String-like objects in ScriptFu's TinyScheme
This is a language reference for the string-like features of Script-fu’s TinyScheme language.
These features are recent changes to ScriptFu version 3. This document does not describe the version 2 behavior.
This feature is different in the upstream TinyScheme. ScriptFu has more than the original TinyScheme because it has been modified to support unichars and bytes. These are not part of R5RS, on which they are recent and optional implementations.
Regarding string-port, SRFI-6 is one specification for string-port behavior, but it does not discuss unichar or byte so we do not use it, implementing string-ports ourselves in C instead.
Overview
Script-fu’s TinyScheme has these string-like objects:
stringstring-port(being of two kinds: input and output)
Both are:
- sequences of chars
- practically infinite
- UTF-8 encoded, i.e. the chars are unichars of multiple bytes
- terminated with the NUL character (the 0 byte)
They are related, you can: initialize an input string-port from a string, or get a string from an output string-port. See Initialize/get methods
Differences between string and string-ports are noted in the topics below:
Allocations
A main concern of string-like objects is how they are allocated and their lifetimes.
All string-like objects are allocated from the heap and with one cell from TinyScheme’s cell pool (which is separately allocated from the heap.)
A string-port and any string used with a string-port are separate objects with separate lifetimes. So, for example, a passed string is not owned by a string-port but is a separate object with its own lifetime.
The length of string-like objects is limited by the underlying allocator (malloc) and the OS.
string allocations
Strings and string literals are allocated. They are allocated exactly.
Any append to a string causes a reallocation.
Any substring of a string causes a new allocation and returns a new string instance.
String literals are allocated but are immutable.
string-port allocations
string-ports do not have substring methods nor indexing.
-
String-ports of kind output have an allocated, internal buffer. A buffer has a “reserve” or free space.
The buffer can sometimes accomodate writes without a reallocation.
Writes to an output string-port can be less expensive (higher performing) than appends to a string, which always reallocates. But note that writes are not the same as appending, because a string written to an output string-port writes escaped quotes into the string-port.The write method can write larger than the size that is pre-allocated for the buffer (256 bytes.)
-
A string-port of kind input is not a buffer. It is allocated once. It’s size is fixed when opened.
Char, byte and object methods
Terminology. We use “read method” to denote the function whose name is “read*”, which is one of the functions: read, read-byte, or read-char. The same goes for “write method” accordingly.
string methods
Strings are composed of characters so have a char method:
string-refaccesses a character component
Strings have no byte methods.

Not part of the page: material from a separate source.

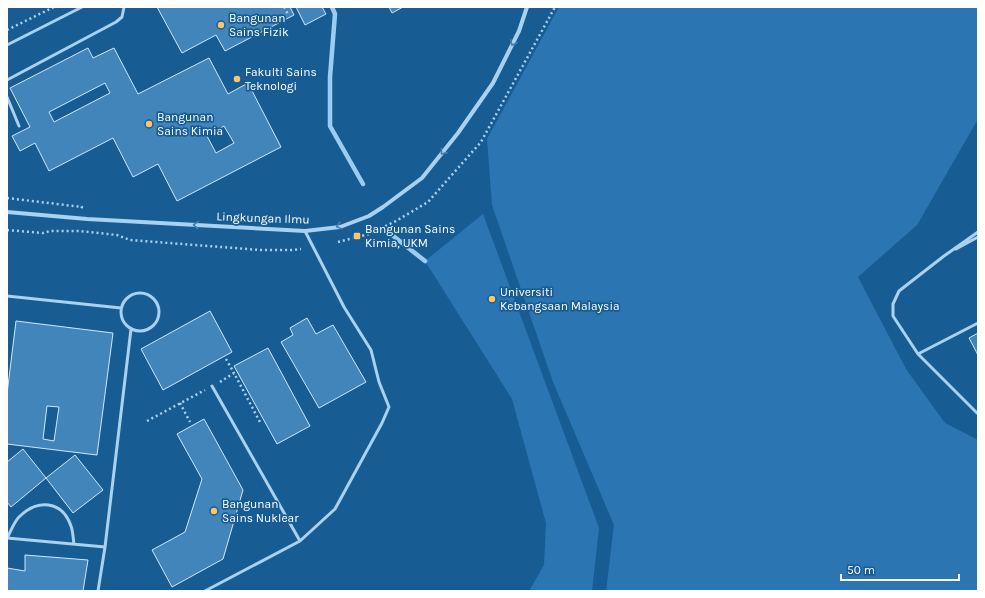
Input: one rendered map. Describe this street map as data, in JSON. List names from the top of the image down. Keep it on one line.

Characters can be converted to integers and then to bytes. See: Built-in functions on the byte type
Strings have no object methods: read and write.
string-port methods
Ports, and thus string-ports, have char methods:
read-charwrite-char
And also byte methods. See: Port operations by byte: read, write, and peek
Ports also have methods trafficing in objects:
readwrite
Actually, string-ports implements the full port API (open, read, write, and close).
You should only use the “read” methods on a string-port of kind input. You should only use the “write” methods on a string-port of kind output. A call of a read method on a string-port of kind output returns an error, and vice versa.

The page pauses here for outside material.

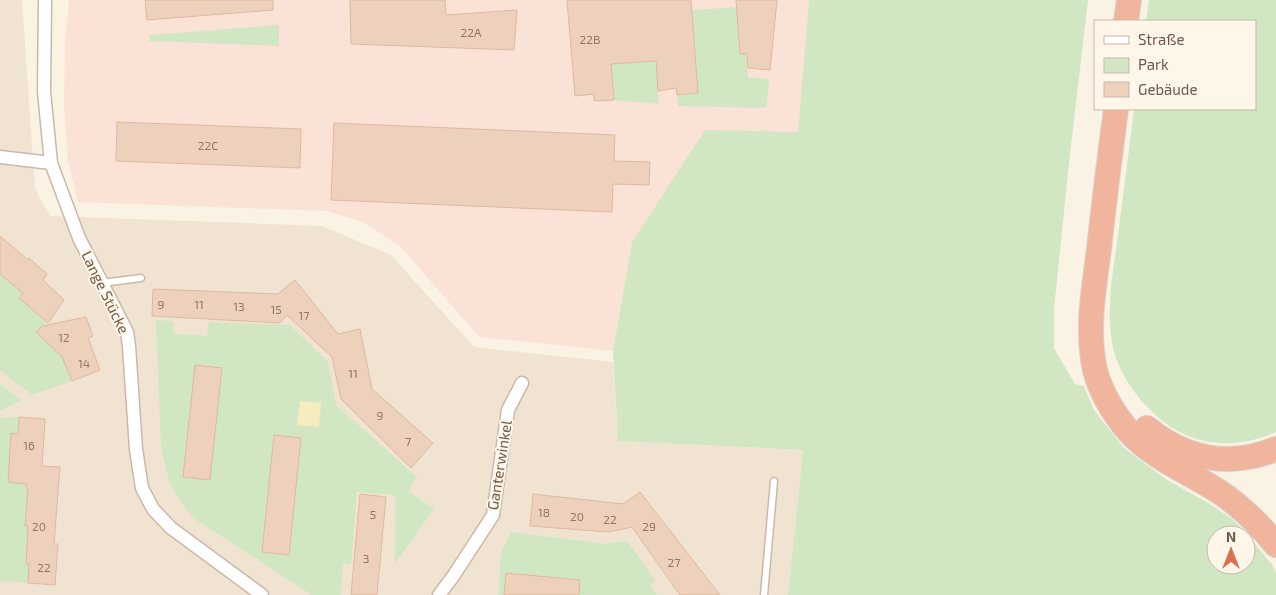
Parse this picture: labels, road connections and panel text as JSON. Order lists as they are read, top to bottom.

Mixing char, byte, and object methods
Length methods
string length
The length of a string is in units of characters. Remember that each character in UTF-8 encoding may comprise many bytes.
(string-length "foo") => 3
string-port length
Ports have no methods for obtaining the length, either in characters or byte units. Some other Schemes have such methods.
Initialize/get methods
The open-input-port method
The method open-input-port takes an initial string.

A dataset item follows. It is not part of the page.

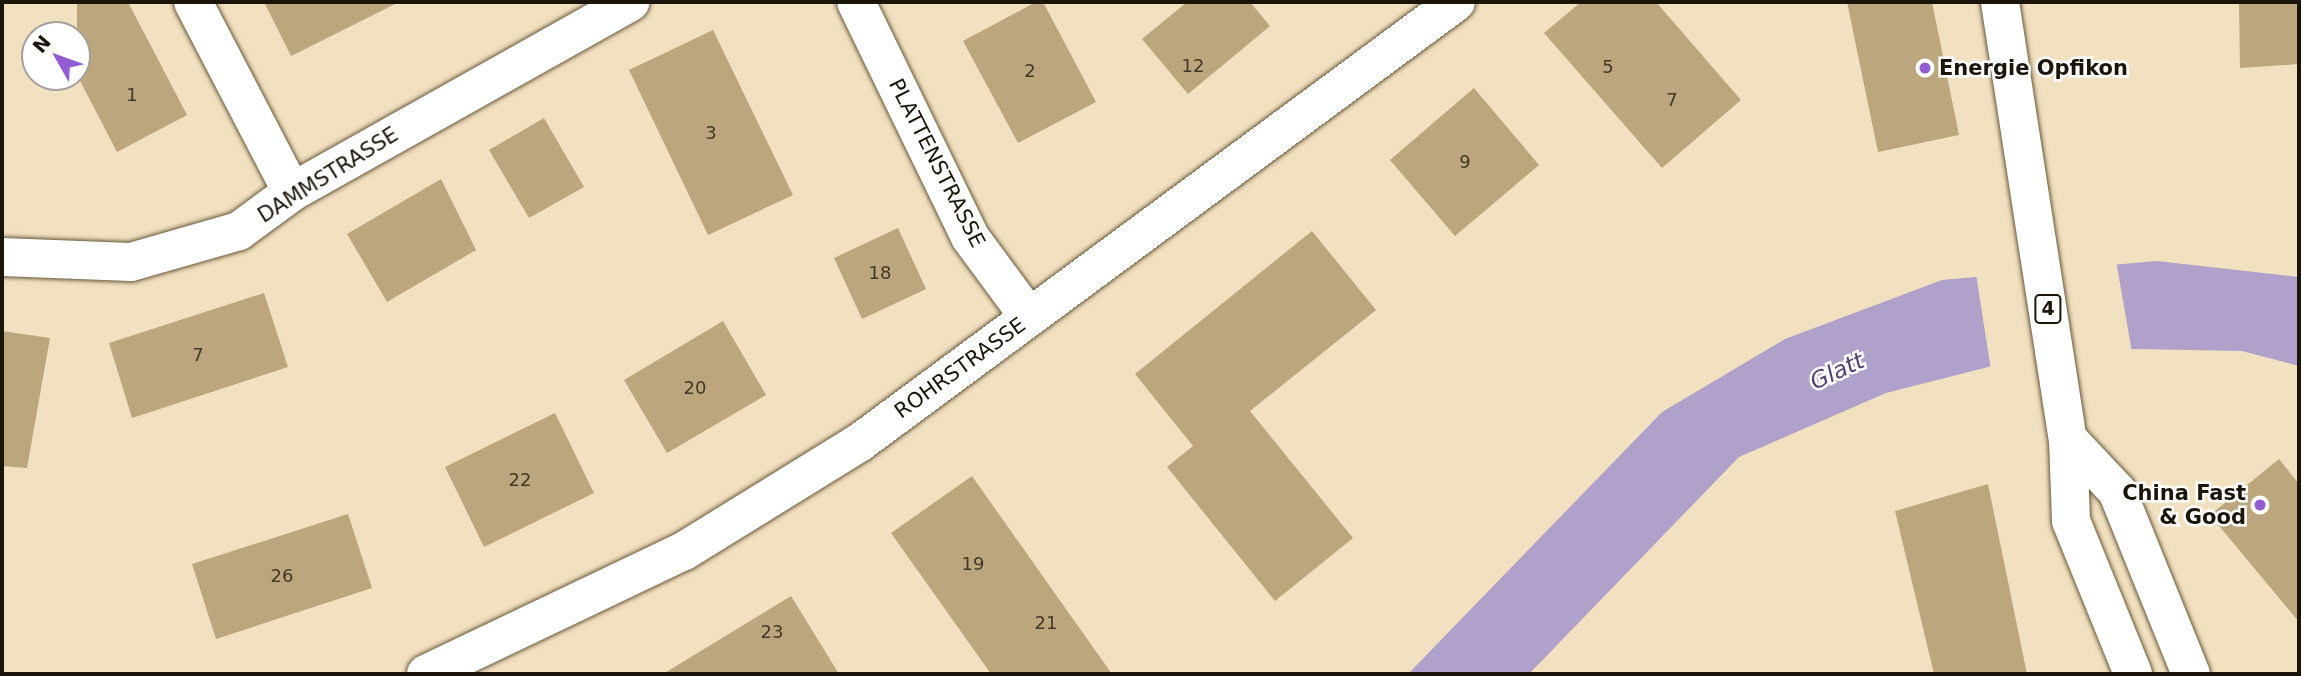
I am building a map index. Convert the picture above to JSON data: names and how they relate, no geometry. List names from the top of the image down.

The initial string can be large, limited only by malloc, or can be empty.
TinyScheme copies the initial string to the port. Subsequently, these have no effect on the port:
- the initial string going out of scope
- an append to the initial string
If the initial string is empty, then the first read will return the EOF object.
If not, subsequent calls to read methods progress along the port contents, until finally EOF is returned.
There are no methods for appending to an input string-port after it is opened.
The open-output-port method
The method open-output-port optionally takes an initial string but it is ignored.
An output string-port is initially empty and not the initial string.
You can write more to an output port than the length of the initial string.
The get-output-string method
The method get-output-string returns a string that is the accumulation of
all prior writes (chars, bytes, and objects) to the output string-port, since
it can be read only by getting its entire contents.
The port must be open at the time of the call.
The returned string is a distinct object from the port. These subsequent events have no effect on the returned string:
- writes to the port
- closing the port
- the port subsequently going out of scope
A get-output-string call on a newly opened empty port returns the empty string.
Consecutive calls to get-output-string return two different string objects, but they are equivalent.